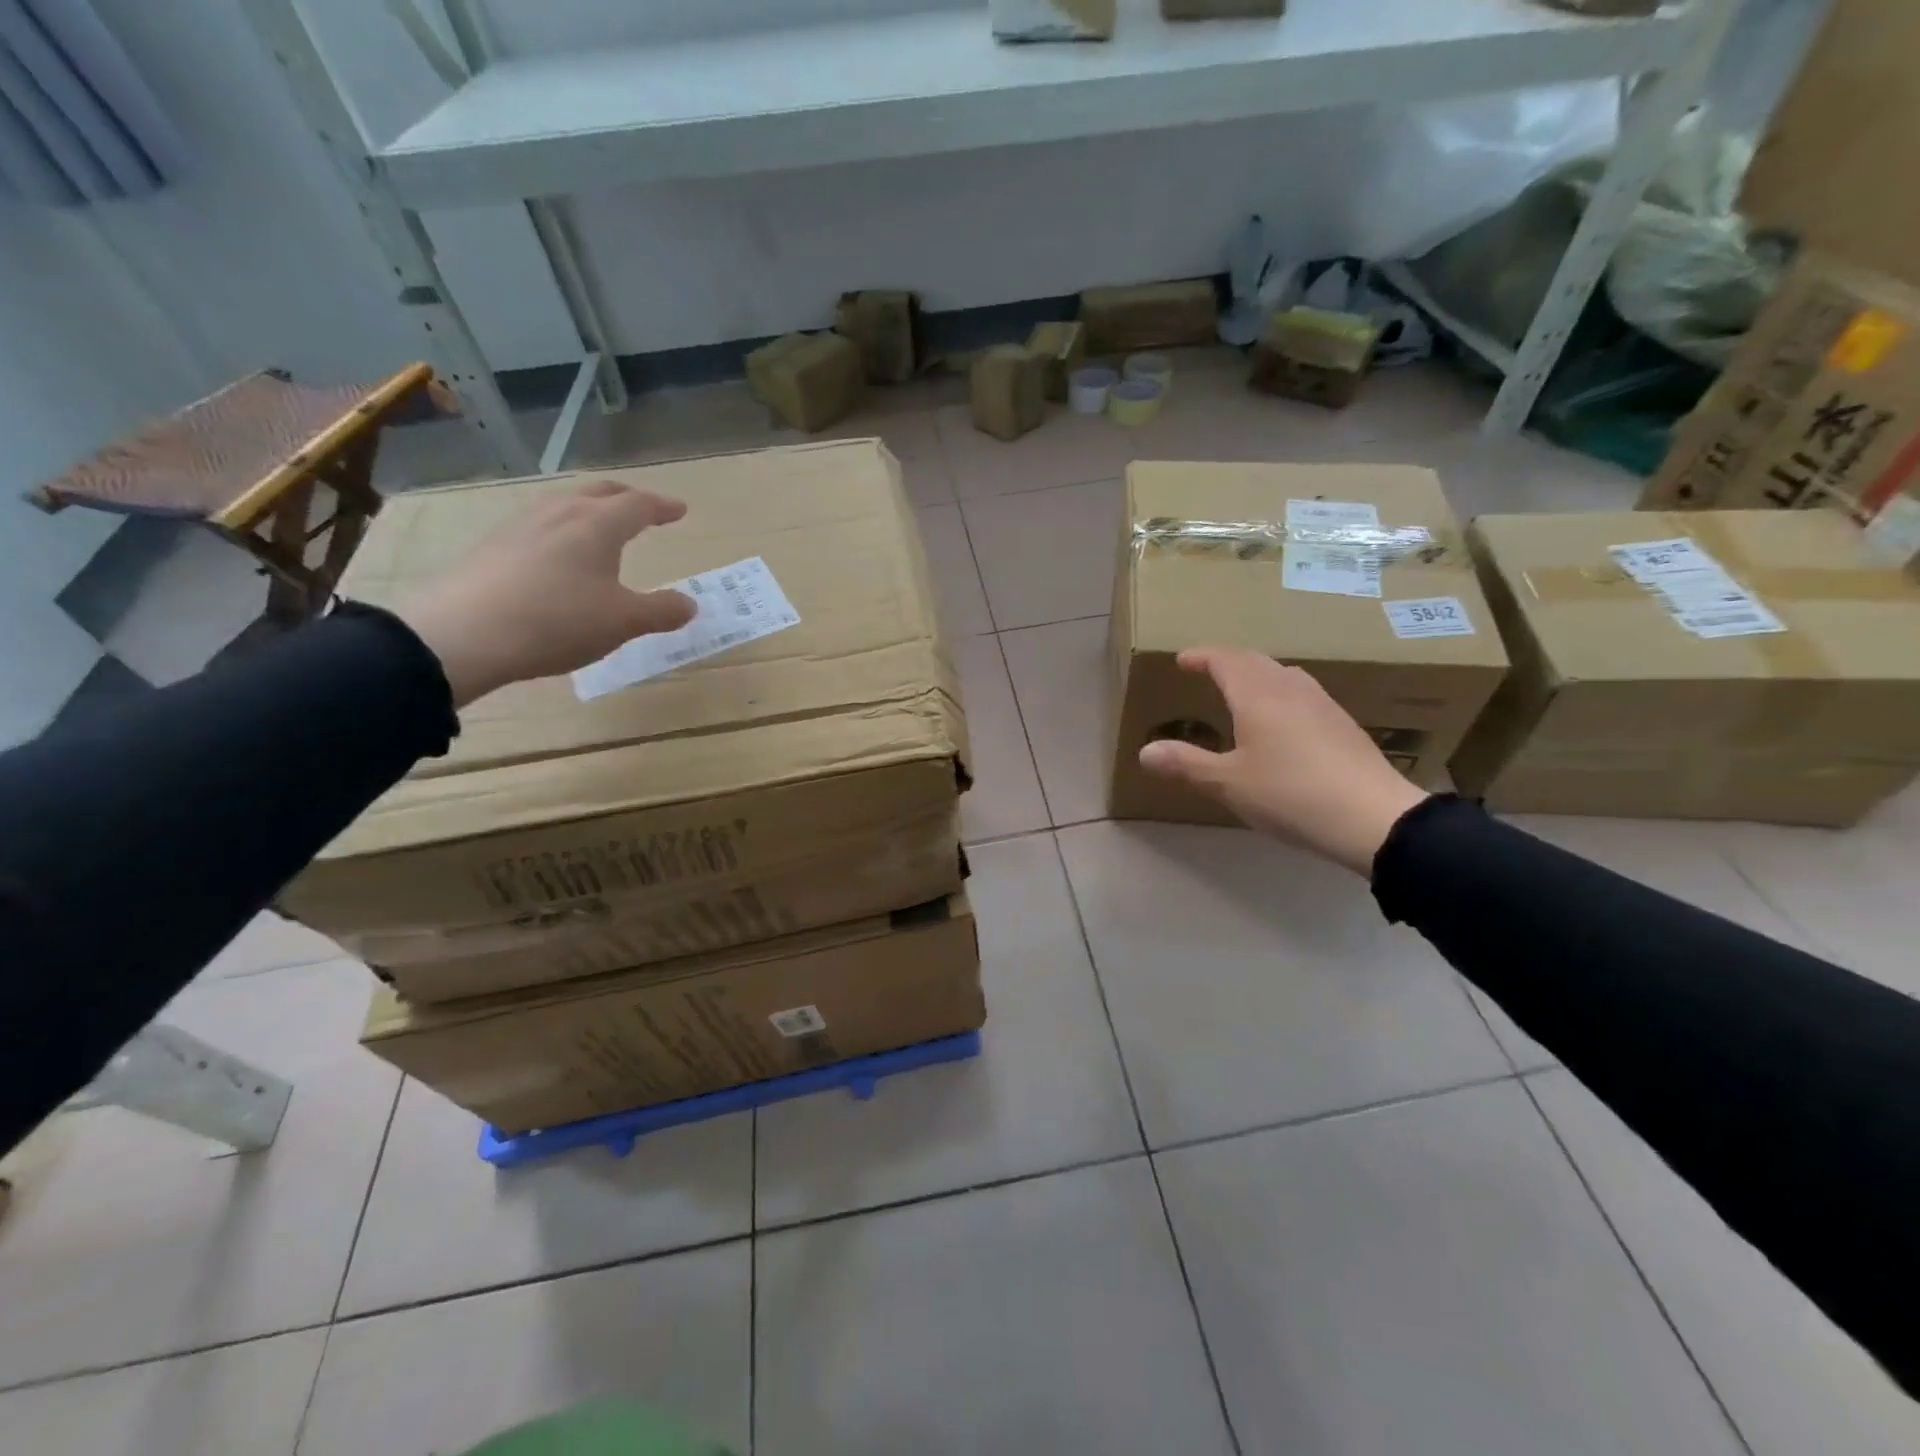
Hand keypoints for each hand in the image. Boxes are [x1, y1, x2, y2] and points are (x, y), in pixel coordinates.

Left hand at [398, 480, 696, 705]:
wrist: (464, 635)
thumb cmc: (559, 621)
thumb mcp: (623, 622)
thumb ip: (661, 611)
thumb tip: (690, 604)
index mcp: (598, 525)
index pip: (638, 504)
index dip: (662, 507)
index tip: (679, 510)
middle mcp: (560, 514)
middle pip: (598, 493)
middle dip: (626, 498)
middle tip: (644, 508)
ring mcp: (520, 526)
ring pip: (564, 505)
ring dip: (590, 510)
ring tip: (600, 527)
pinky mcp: (493, 547)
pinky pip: (539, 526)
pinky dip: (562, 531)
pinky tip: (557, 555)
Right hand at [1137, 647, 1428, 875]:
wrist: (1373, 817)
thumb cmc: (1290, 794)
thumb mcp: (1228, 783)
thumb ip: (1186, 764)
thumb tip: (1145, 752)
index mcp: (1258, 696)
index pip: (1225, 660)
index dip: (1201, 656)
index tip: (1182, 660)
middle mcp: (1290, 689)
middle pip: (1256, 661)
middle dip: (1228, 662)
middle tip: (1208, 671)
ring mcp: (1322, 704)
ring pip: (1284, 674)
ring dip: (1258, 675)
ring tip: (1243, 691)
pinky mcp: (1343, 725)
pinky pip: (1303, 694)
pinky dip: (1280, 693)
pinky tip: (1283, 721)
────────────────
Work required: Pictures aside, the material must be written out word for word.

Result:
Hand keypoints for each hand in the image. Boxes are [x1, y1, x2, y2] and points are (x, y), in pixel coordinates.

Left hand at [398, 480, 696, 705]:
wrist: (464, 635)
thumb cmc: (559, 621)
thumb mcp: (623, 622)
thumb ip: (661, 611)
thumb tip: (690, 604)
index mcp: (598, 525)
index pip: (638, 504)
index dip: (662, 507)
index tip: (679, 510)
middle mcp: (560, 514)
middle pip: (598, 493)
middle dip: (626, 498)
middle tip: (644, 508)
ring mcp: (520, 526)
ring pip: (564, 505)
ring dip: (590, 510)
ring tip: (600, 527)
pinky mcp: (493, 547)
pinky pip: (539, 526)
pinky dip: (562, 531)
pinky tip: (557, 555)
Right hand at [1137, 647, 1428, 875]:
wrist: (1373, 817)
thumb cmc: (1290, 794)
thumb mcp: (1228, 783)
thumb ip: (1186, 764)
thumb tip: (1145, 752)
index mcp: (1258, 696)
index pip: (1225, 660)
index dip: (1201, 656)
index tip: (1182, 660)
middle mcp: (1290, 689)
middle pip: (1256, 661)
middle dip: (1228, 662)
middle tip: (1208, 671)
ring mcp: (1322, 704)
ring pip: (1284, 674)
ring dip: (1258, 675)
ring tip: (1243, 691)
pinky mcp: (1343, 725)
pinky pip: (1303, 694)
pinky dip: (1280, 693)
pinky tip: (1283, 721)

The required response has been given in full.